> Stored data
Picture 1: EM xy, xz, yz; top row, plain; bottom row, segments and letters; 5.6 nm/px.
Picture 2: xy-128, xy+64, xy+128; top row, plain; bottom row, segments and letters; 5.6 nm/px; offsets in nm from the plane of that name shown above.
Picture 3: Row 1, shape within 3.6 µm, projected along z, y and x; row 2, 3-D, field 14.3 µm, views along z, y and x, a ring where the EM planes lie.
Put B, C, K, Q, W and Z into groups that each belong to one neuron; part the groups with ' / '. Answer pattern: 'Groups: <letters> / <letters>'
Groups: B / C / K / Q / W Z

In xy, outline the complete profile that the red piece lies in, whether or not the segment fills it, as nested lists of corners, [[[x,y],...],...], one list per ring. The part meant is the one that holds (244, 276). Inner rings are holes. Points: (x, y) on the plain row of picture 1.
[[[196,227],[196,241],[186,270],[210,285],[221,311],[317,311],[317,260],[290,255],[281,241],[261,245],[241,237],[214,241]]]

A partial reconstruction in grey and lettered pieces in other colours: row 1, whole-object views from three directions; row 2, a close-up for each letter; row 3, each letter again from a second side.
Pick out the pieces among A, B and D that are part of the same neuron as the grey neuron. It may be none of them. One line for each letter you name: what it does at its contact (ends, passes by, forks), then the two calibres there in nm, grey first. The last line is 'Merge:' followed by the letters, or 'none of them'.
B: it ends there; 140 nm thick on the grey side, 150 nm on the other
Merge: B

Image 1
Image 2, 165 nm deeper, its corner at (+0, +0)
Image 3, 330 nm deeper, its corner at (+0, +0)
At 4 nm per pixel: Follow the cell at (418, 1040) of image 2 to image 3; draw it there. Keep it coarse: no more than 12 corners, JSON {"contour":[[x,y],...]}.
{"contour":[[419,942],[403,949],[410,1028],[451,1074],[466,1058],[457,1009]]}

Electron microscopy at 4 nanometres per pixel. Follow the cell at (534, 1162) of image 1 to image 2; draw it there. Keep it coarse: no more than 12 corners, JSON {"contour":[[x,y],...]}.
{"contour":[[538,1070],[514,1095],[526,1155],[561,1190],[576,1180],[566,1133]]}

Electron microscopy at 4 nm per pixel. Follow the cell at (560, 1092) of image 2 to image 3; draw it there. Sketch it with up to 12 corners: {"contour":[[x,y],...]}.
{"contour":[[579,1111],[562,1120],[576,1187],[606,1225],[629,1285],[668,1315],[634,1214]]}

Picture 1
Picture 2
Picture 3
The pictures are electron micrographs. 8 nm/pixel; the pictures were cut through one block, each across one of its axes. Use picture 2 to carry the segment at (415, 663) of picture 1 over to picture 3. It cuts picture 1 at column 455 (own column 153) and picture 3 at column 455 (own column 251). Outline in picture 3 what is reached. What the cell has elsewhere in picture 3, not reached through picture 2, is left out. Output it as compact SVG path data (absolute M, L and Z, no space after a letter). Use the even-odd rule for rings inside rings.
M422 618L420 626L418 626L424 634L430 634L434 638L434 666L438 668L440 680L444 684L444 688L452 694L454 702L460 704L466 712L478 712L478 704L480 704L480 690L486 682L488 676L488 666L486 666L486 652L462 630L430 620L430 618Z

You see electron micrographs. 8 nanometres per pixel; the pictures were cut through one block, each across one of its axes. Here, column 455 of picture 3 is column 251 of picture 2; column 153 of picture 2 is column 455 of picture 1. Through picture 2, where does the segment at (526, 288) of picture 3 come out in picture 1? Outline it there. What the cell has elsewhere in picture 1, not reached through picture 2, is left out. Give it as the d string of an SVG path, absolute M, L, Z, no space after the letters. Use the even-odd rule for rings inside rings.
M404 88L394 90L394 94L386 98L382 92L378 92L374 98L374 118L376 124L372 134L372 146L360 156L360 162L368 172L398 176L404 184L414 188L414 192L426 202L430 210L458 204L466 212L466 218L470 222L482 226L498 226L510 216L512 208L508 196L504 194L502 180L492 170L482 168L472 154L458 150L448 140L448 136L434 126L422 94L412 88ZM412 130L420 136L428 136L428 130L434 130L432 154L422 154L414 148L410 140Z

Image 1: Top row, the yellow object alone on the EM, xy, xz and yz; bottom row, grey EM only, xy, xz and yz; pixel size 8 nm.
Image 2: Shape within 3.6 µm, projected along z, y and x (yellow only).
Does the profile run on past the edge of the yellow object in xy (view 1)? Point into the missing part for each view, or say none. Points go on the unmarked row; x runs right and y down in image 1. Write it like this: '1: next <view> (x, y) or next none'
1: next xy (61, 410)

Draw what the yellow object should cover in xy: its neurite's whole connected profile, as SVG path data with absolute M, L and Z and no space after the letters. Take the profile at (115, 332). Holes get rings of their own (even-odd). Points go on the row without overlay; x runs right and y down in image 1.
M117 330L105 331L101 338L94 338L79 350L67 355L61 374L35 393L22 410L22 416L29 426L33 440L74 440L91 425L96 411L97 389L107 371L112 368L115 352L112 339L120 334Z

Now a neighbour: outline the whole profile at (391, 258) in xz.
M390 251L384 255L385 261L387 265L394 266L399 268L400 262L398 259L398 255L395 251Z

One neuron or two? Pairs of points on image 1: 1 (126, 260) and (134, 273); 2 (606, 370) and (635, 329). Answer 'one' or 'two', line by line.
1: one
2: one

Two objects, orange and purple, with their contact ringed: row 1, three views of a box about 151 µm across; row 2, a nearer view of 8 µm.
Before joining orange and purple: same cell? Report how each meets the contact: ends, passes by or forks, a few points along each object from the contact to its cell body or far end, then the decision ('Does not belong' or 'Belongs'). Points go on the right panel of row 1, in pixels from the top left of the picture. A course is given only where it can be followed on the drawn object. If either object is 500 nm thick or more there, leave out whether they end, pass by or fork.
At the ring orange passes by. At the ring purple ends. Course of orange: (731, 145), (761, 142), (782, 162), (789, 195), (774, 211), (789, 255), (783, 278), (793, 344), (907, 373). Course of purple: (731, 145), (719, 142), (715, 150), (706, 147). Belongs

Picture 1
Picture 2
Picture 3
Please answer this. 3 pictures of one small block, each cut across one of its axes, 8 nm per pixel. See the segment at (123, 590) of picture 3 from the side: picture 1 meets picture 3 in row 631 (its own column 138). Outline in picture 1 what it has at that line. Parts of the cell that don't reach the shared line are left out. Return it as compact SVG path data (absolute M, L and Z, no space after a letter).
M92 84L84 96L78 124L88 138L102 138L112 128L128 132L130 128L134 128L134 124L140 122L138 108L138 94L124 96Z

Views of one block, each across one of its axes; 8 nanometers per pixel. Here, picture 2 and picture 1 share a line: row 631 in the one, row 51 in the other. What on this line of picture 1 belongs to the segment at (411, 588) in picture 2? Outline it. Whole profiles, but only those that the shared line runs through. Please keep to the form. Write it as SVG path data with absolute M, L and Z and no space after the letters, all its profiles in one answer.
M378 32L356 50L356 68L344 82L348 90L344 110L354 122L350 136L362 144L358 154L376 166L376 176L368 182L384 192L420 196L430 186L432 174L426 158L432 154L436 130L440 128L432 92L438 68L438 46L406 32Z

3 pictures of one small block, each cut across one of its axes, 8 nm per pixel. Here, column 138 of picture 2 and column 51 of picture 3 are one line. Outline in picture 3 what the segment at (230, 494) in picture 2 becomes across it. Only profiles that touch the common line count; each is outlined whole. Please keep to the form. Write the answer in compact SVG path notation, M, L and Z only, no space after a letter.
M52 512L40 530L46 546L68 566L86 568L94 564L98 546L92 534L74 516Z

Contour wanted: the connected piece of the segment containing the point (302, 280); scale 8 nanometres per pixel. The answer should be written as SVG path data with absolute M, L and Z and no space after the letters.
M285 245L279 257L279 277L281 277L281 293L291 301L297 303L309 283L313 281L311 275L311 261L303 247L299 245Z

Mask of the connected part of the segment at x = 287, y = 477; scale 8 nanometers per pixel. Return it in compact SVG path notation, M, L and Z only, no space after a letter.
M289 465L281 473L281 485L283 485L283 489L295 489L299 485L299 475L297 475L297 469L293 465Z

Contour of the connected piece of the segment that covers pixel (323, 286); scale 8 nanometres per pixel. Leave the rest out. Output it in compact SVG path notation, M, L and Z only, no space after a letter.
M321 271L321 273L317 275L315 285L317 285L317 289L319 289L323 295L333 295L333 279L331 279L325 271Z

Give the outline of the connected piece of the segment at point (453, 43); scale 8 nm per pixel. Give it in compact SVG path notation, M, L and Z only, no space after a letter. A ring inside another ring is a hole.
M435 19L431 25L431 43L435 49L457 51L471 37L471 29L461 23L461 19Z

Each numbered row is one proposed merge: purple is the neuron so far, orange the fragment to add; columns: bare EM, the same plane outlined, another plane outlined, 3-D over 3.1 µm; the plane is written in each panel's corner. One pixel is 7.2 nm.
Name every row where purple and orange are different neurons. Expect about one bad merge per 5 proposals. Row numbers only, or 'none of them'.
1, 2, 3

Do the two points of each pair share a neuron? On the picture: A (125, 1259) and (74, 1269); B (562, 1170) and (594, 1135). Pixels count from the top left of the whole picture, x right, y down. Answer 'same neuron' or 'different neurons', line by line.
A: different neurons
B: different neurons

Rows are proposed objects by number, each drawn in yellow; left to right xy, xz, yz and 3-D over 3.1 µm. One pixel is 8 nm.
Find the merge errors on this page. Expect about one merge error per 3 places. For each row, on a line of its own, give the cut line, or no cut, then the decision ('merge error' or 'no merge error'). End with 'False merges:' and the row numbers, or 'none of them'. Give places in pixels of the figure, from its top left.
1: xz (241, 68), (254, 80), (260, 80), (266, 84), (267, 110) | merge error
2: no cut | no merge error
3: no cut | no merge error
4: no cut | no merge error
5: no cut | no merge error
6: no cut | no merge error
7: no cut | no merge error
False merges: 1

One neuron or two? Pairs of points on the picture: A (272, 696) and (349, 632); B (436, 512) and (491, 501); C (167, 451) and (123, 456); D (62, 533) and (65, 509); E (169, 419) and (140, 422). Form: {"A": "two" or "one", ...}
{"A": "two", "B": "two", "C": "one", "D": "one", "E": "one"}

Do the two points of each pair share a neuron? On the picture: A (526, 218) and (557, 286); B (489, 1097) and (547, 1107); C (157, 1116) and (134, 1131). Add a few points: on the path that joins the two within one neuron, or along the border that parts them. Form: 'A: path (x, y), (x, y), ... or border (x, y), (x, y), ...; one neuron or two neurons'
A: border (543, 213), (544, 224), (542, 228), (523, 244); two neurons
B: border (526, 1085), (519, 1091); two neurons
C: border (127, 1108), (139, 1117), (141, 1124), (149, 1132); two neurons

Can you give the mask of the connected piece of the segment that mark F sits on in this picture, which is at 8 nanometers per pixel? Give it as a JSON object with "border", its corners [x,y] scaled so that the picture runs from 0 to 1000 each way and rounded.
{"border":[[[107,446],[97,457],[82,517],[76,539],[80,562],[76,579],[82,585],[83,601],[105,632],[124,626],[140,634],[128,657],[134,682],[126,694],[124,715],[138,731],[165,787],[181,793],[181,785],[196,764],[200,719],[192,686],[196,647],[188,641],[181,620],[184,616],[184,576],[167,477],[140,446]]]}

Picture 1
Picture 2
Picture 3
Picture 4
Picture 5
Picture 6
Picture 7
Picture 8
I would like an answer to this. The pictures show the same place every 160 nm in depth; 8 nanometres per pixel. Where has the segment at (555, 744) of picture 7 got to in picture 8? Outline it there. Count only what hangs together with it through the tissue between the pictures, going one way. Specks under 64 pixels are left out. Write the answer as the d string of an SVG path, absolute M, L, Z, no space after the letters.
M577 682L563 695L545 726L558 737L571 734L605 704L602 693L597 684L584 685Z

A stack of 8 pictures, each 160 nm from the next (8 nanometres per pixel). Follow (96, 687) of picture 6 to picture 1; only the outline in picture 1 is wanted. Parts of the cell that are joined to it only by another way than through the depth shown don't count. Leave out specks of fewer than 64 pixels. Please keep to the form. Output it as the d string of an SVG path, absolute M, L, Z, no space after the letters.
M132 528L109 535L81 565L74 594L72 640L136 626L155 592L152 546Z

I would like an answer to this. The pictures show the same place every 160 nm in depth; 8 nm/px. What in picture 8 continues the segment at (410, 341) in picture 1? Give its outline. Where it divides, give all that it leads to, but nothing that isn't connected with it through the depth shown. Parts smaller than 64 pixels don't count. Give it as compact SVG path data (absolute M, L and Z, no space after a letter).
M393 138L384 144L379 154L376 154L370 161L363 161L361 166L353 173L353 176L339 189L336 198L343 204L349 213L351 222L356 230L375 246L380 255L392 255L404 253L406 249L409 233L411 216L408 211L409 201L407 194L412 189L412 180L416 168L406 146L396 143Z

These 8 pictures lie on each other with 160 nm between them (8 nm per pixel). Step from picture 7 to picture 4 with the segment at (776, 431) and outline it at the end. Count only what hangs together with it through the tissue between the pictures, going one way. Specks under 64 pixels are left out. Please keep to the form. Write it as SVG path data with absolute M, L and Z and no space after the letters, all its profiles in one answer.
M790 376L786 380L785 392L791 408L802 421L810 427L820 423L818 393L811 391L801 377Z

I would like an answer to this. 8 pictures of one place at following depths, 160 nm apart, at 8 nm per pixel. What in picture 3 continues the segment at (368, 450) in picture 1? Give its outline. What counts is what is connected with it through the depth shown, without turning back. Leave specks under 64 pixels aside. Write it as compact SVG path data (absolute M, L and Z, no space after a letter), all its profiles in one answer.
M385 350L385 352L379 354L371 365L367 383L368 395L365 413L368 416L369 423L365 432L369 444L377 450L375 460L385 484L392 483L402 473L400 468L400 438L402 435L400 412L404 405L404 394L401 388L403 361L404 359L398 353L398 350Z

> Instructions for the task
Go through the records and count every line with the word "three"; the answer is the number alone.

> Task output
2